To be fair, the sentiment of the article is true, many bootcamps are little more than scams and bootcamps in general aren’t for everyone. However, the good bootcamps set themselves apart and present a new paradigm in education; one that allows people to reinvent themselves in a world that is increasingly automated. This can help people that don’t normally have access to universities, are too old, or even those who have graduated but lack applied experience necessary to get a job.
My goal for this article is to write what I was hoping Bloomberg would have written when I agreed to the interview; a fair, and accurate depiction of what bootcamps are, how to choose them and problems that they are currently facing.
Software Engineering bootcamps present an incredible opportunity for people. Within three months, a person can go from novice to employable. I personally went to Hack Reactor. It provided me with over 1000 hours of instruction in a three month period. Previous to Hack Reactor, I was teaching scuba diving abroad. I had absolutely no technical experience, although my parents always thought I would “do computers” when I grew up. Hack Reactor provided me an opportunity that I would have never had otherwise.

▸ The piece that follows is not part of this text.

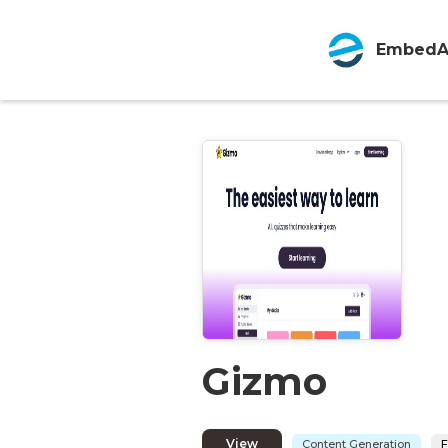
EmbedA
Gizmo
View
Content Generation
F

A second chance; an ability to reinvent myself after going down the road less traveled only to find out that it was not sustainable.

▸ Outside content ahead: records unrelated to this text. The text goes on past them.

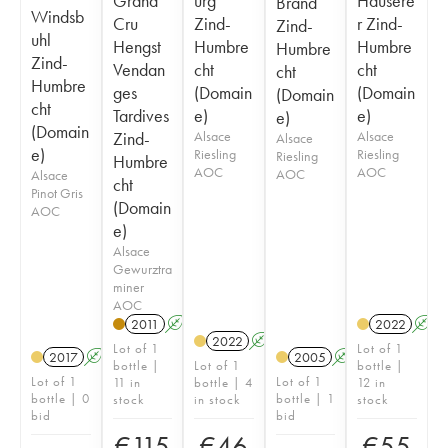
Grand
urg
Hausere
Brand
Windsb
Cru
Zind-
r Zind-
Zind-
uhl
Hengst
Humbre
Humbre
Humbre
Zind-
Vendan
cht
cht
cht
Humbre
ges
(Domain
(Domain
(Domain
cht
Tardives
e)
e)
e)
(Domain
Zind-
Alsace
Alsace
Alsace
e)
Riesling
Riesling
Riesling
Humbre
AOC
AOC
AOC
Alsace
cht
Pinot Gris
(Domain
AOC
e)
Alsace
Gewurztra
miner
AOC
2011
A
2022
A
2022
A
Lot of 1
Lot of 1
2017
A
2005
A
bottle |
Lot of 1
bottle |
Lot of 1
Lot of 1
11 in
bottle | 4
12 in
bottle | 0
bottle | 1
stock
in stock
stock
bid
bid
€
115
€
46
€
55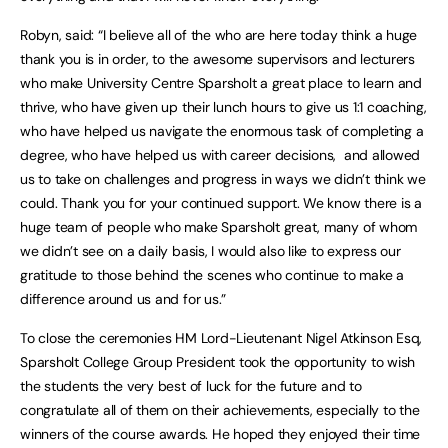
Robyn, said: “I believe all of the who are here today think a huge
thank you is in order, to the awesome supervisors and lecturers
who make University Centre Sparsholt a great place to learn and
thrive, who have given up their lunch hours to give us 1:1 coaching,
who have helped us navigate the enormous task of completing a
degree, who have helped us with career decisions, and allowed
us to take on challenges and progress in ways we didn’t think we
could. Thank you for your continued support. We know there is a
huge team of people who make Sparsholt great, many of whom
we didn’t see on a daily basis, I would also like to express our
gratitude to those behind the scenes who continue to make a
difference around us and for us.”
To close the ceremonies HM Lord-Lieutenant Nigel Atkinson Esq,
Sparsholt College Group President took the opportunity to wish
the students the very best of luck for the future and to
congratulate all of them on their achievements, especially to the
winners of the course awards. He hoped they enjoyed their time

I graduated Hack Reactor after three months, got a job after one month, and was promoted to Lead Software Engineer after 6 months. I am a success story. So is every single person I went to school with, and so is my co-worker who is also a lead engineer and graduated from Dev Bootcamp. These bootcamps aren’t just for people who have the ability to get a loan/scholarship or put together the funds necessary for tuition. For example, Hack Reactor runs or supports several non-profit partner schools. One of which is the Telegraph Academy, a bootcamp aimed at serving underprivileged communities. They run the “Last Mile” program, aimed at providing San Quentin inmates programming lessons so they will have an easier time reintegrating with society. They support ReBootkamp, a program I have personally volunteered for, located in Northern Jordan focused on helping Syrian Refugees and Jordanians learn to code. Hack Reactor isn’t the only one; HackBright Academy focuses on training women how to code and boasts that it graduates more female engineers than Stanford and Berkeley each year.
In the article, I was quoted as saying that I am extremely wary of hiring people out of bootcamps. I was referring to a few bad experiences with some of the “scam” bootcamps out there. The truth is, I am wary and skeptical of everyone coming in for an interview. Their education is irrelevant. I have seen both bootcamp and university grads incapable of iterating through an array. Anyone who works in technical recruiting should know that the worst way to judge an applicant is by their education. The best way is analyzing what they’ve done and what they can do. I’m more concerned about work experience, personal projects, and github presence. I want to see passion and excitement for their career. I could care less where they went to school.
While bootcamps are the quickest and most efficient way to go from nothing to engineer, they are not all perfect. I would even say most bootcamps out there are no good, some of them are little more than scams. People often ask me which bootcamp to apply to, and it is always a difficult question. I usually say that a bootcamp is only as good as their hiring statistics. If one bootcamp has a 99% hiring rate and a $105k salary, and another one has a 80% hiring rate and a 70k salary, there is probably a reason.
Unfortunately it’s not that simple, there is very little regulation on how a bootcamp reports their stats. Many are not honest or stretch the truth dramatically. It is very difficult to find out which ones to trust. At Hack Reactor, there was a period of time when they hadn’t updated their stats in almost a year. I remember the day that the alumni community came together and demanded that the stats be updated, and an explanation why they hadn’t been. The executive staff stopped what they were doing and handled this immediately. They not only updated the stats, but they created a new standardized reporting methodology, so that people could see the exact details of their reports. It provided a layer of transparency that is sorely missed in this sector.
In conclusion, not all bootcamps are created equal, some are downright scams. But there are many that are absolutely incredible, life changing and reliable. This means that those who want to make this transition need to do their due diligence, research and find the right school. It also means that we need to push for tighter regulation on reporting methodologies. The absolute worst thing we can do, is bunch them all together and say that they are worthless. Because as we are headed in the direction of a more automated world, a four year degree followed by 1–2 years of internship is too long of a time for most people to spend studying, especially if they have families. Bootcamps are a way forward, they are the solution to a very specific problem, and demonizing them as a whole helps no one.